The Internet and E-Commerce are probably the major driving forces in the development of multilingual IT standards in the member countries. In my experience, POSIX and Locale concepts are also appreciated through the availability of free POSIX-complied Operating Systems such as FreeBSD and Linux. These OS’s are the ideal laboratories for I18N workers.

I would wholeheartedly agree with the need to voice Asian countries concerns about the appropriateness of their scripts in the international standard. Through MLIT project, a superb support from T.K.Sato proved to be very valuable and are well appreciated. Many developing countries need to develop a long-term and sustainable standards activities by creating IT standard team as well as providing the national IT standard documents online. In addition, in order to gain accceptance from industry and possible funding, there should be research projects related to natural language processing of a national language.

Last, it is imperative for a country to understand the importance of having the national standard registered with an effective IS body such as ISO, ECMA and IANA. Without such awareness by the top IT planner in any country, that country is being placed in a disadvantage position of being left out in the modern digital economy.

It is exciting to see the work of three working groups in MLIT, with some fruitful results coming soon, as wellas seeing the success of Myanmar,the progress of Cambodia, Lao etc. in registering their national standards with ISO/IEC 10646-1.

References

[1] Takayuki K.Sato, MLIT-Project activity report, Proceedingd of MLIT-3, CICC, March 1999, pp.33-39. htp://www.cicc.or.jp/homepage/mlit/

[2] Takayuki.K.Sato (Editor), Data Book of Cultural Convention in Asian Countries, CICC AFSIT-SIG on IT Internationalization.

[3] Yoshiki Mikami, Proposer issues for discussionL Towards multilingual information processing, Proceedings of MLIT-3, CICC, March 1999, pp.145-158.

[4] Khaver Zia and Theppitak Karoonboonyanan, private discussion.

[5] Viet Trung Ngo, private discussion.

About the Author

Dr.Thaweesak Koanantakool received his Bachelor degree and Ph.D. from the Department of Electrical Engineering, Imperial College of Science and Technology, London University. He joined Prince of Songkla University in 1981 to teach in EE and later moved to Thammasat University in 1983 as the Deputy Director of Information Processing Institute for Education and Development.

Thaweesak was part of the early effort in Thailand to unify the various character sets in 1984, with the result being TIS-620/2529-1986. Later, he joined the National Electronics and Computer Technology Center (NECTEC) to promote standard input and output method standards for Thailand. The work was better known as Wor-Tor-Tor, which became the country’s de-facto standard.

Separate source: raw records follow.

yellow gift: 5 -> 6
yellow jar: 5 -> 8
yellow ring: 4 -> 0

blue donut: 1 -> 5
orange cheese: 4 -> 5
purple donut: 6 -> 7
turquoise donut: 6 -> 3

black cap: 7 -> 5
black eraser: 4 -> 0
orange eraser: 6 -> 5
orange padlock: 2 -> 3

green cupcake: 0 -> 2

In 1992, after Wor-Tor-Tor, he decided to start the Internet in Thailand to assist the standard development process. He was engaged in many network activities since then. He is a co-founder of Thailand’s first Internet Service Provider: Internet Thailand Company as well as Thailand’s EDI service provider: TradeSiam Company. He is also the project director of The Royal Golden Jubilee Network Project and the SchoolNet Project.

He became the Director of NECTEC since July 1998.